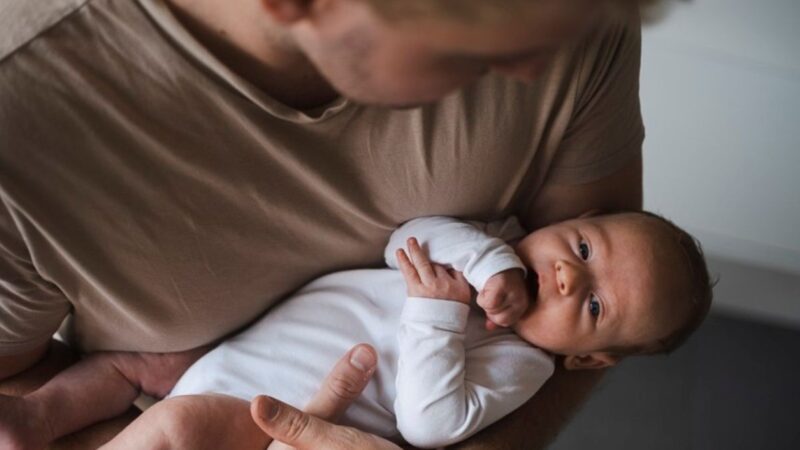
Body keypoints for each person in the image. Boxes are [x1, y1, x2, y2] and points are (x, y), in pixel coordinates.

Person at [0, 0, 659, 447]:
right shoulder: (23, 109)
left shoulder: (568, 24)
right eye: (470, 34)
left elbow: (610, 314)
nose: (532, 69)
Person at [0, 212, 712, 449]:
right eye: (583, 250)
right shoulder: (491, 238)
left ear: (588, 359)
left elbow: (430, 423)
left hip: (263, 420)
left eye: (591, 307)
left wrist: (438, 314)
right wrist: (486, 260)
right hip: (230, 351)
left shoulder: (523, 366)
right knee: (142, 356)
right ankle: (35, 416)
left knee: (178, 426)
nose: (565, 278)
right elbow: (406, 236)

● **Exercise prompt**
Read the entries above, then pull out the lines that include "left".

● **Expected output**
left shoulder: (568, 24)
left elbow: (610, 314)
left ear: (588, 359)
left elbow: (430, 423)
left hip: (263, 420)
left eye: (591, 307)
left wrist: (438, 314)
left shoulder: (523, 366)
left knee: (178, 426)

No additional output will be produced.